PASSAGE SHOWN:
──────
You are right, numa is redundant for us as we specify the topology using 
the core-id.
The roadmap I would like to discuss is using a new:

(qemu) cpu_move src dst

where src is the current core-id and dst is the destination core-id.

I am aware that there are deep implication on current cpu code but I do 
not think it is not possible.
If it is unpossible then we would need a new argument to the device_add 
for cpu to define the "effective_core_id"
But we will still need the new hmp command to update the topology.
Janis Schoetterl-Glausch July 21, 2022, 8:16 a.m. UTC | #7
On 7/21/22 09:58, Pierre Morel wrote:
> 
> 
> On 7/20/22 19:24, Janis Schoetterl-Glausch wrote:
>> On 7/15/22 15:07, Pierre Morel wrote:
>>>
>>>
>>> On 7/15/22 11:11, Janis Schoetterl-Glausch wrote:
>>>> On 7/14/22 22:17, Pierre Morel wrote:
>>>>>
>>>>>
>>>>> On 7/14/22 16:57, Janis Schoetterl-Glausch wrote:
>>>>>> On 6/20/22 16:03, Pierre Morel wrote:
>>>>>>> S390x CPU Topology allows a non uniform repartition of the CPU
>>>>>>> inside the topology containers, sockets, books and drawers.
──────
DATA EXTRACT:
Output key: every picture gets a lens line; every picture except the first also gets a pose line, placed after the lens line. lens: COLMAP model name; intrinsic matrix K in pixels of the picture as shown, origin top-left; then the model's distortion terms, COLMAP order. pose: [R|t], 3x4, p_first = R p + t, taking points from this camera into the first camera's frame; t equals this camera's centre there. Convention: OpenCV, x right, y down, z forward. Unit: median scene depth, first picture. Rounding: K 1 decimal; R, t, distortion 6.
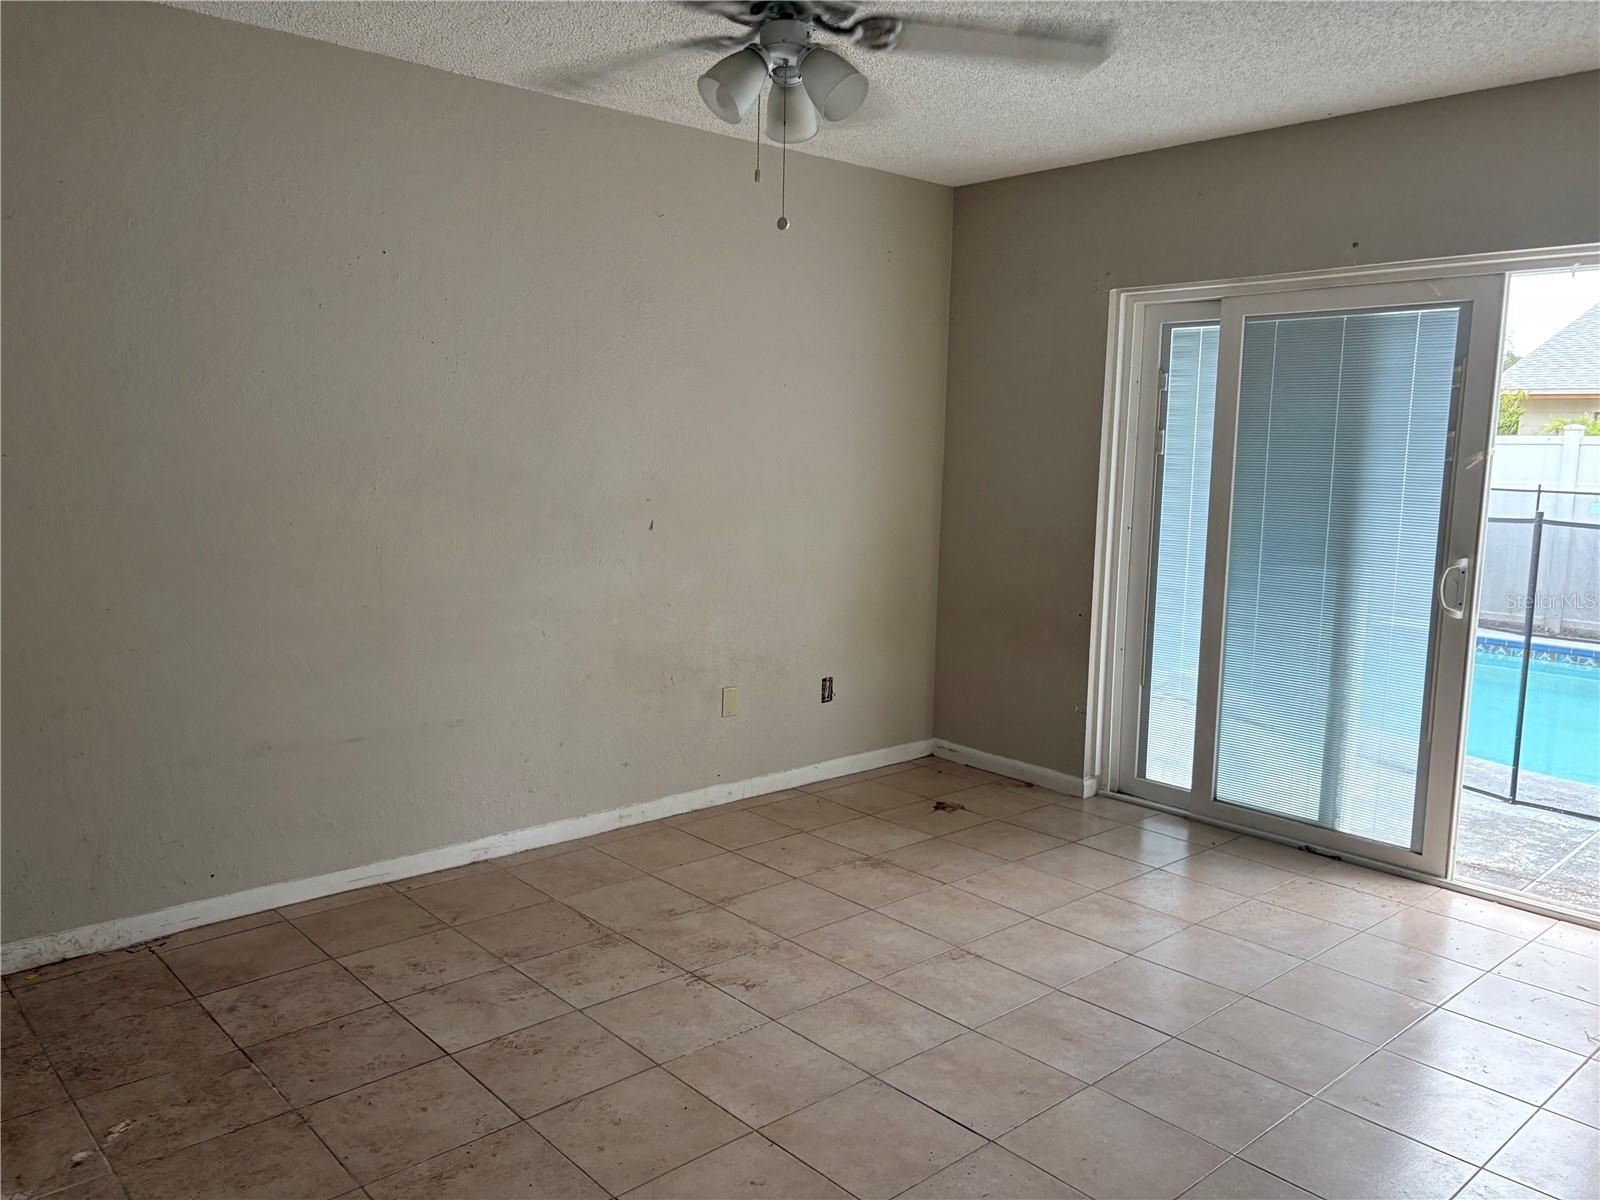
lens RADIAL K [[1225.9, 0, 800.0], [0, 1225.9, 600.0], [0, 0, 1]] dist [0.080692, -0.083874]
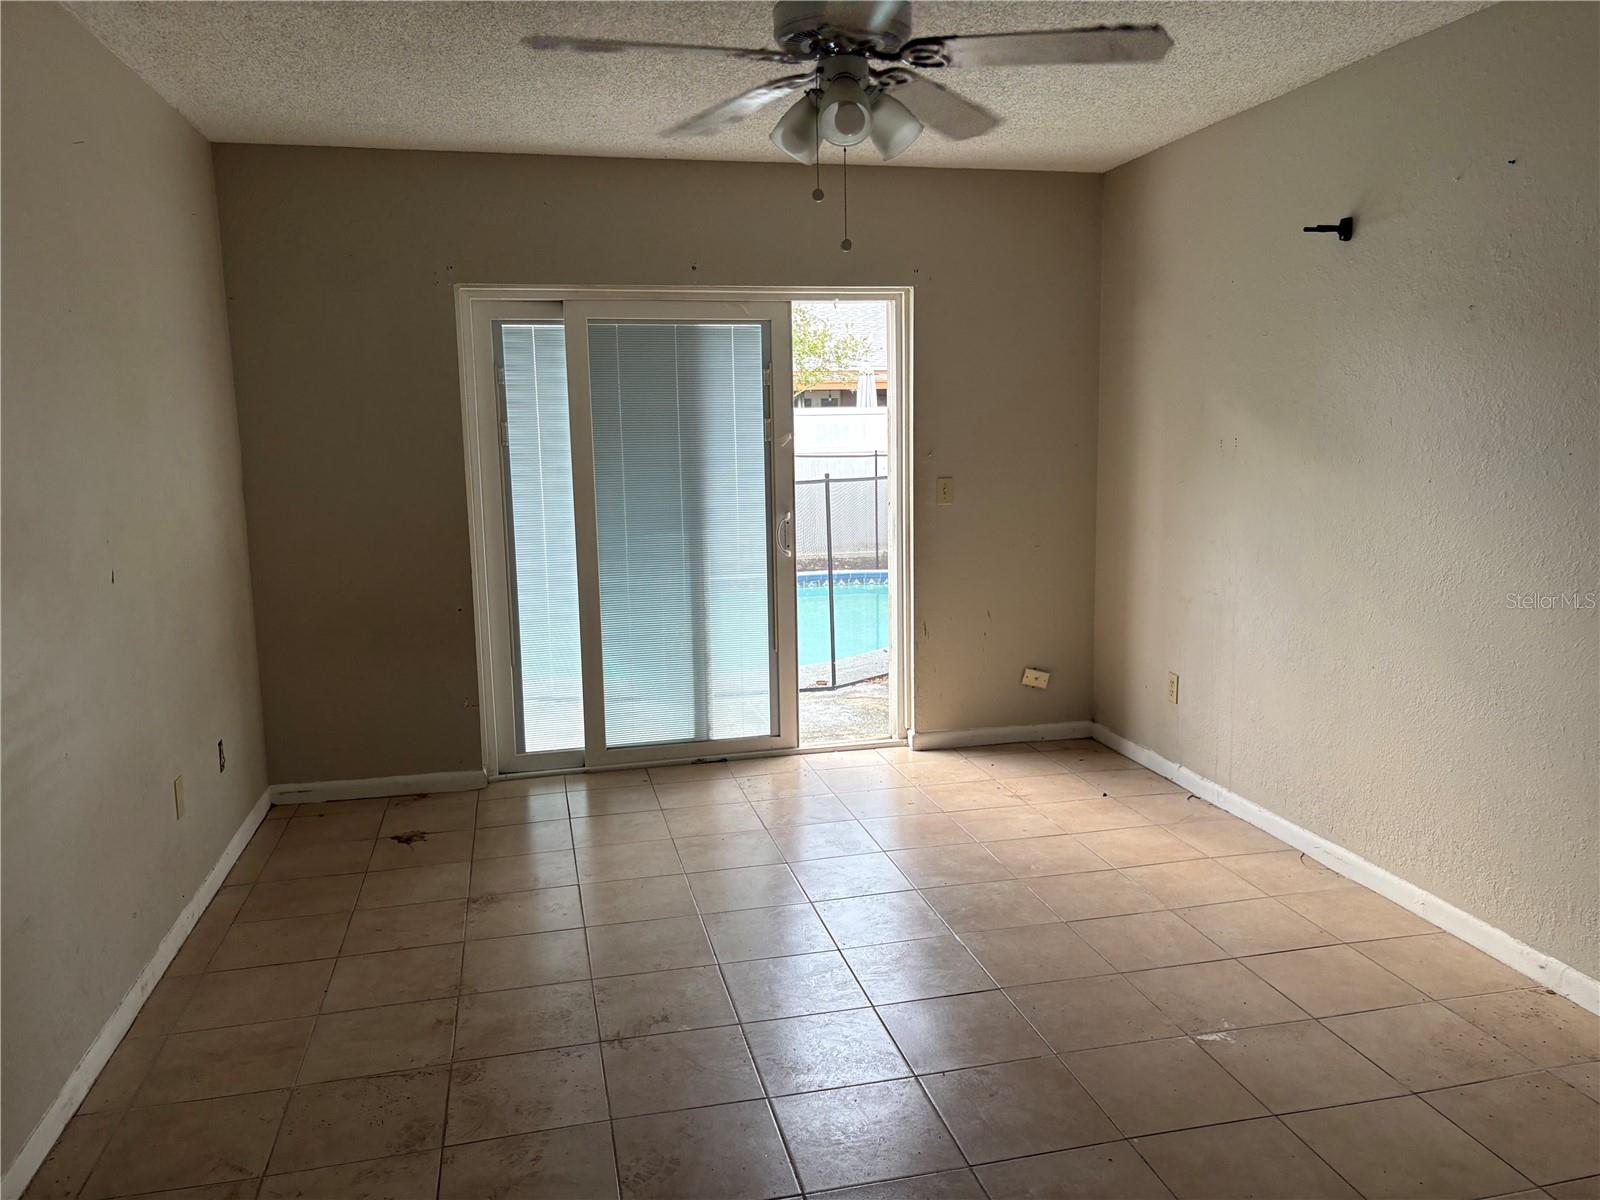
lens RADIAL K [[1225.9, 0, 800.0], [0, 1225.9, 600.0], [0, 0, 1]] dist [0.080692, -0.083874]
pose [[0.471693, -0.157187, 0.867639, -0.575282], [0.141240, 0.984746, 0.101618, -0.065884], [-0.870378, 0.074612, 0.486699, 0.314266]]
──────
TO DO: Copy word for word the stretch of the CPU topology thread above from "You are right, numa" through "is not possible.".

RESPONSE TO THIS TASK:
You are right, numa is redundant for us as we specify the topology using 
the core-id.
The roadmap I would like to discuss is using a new:

(qemu) cpu_move src dst

where src is the current core-id and dst is the destination core-id.

I am aware that there are deep implication on current cpu code but I do 
not think it is not possible.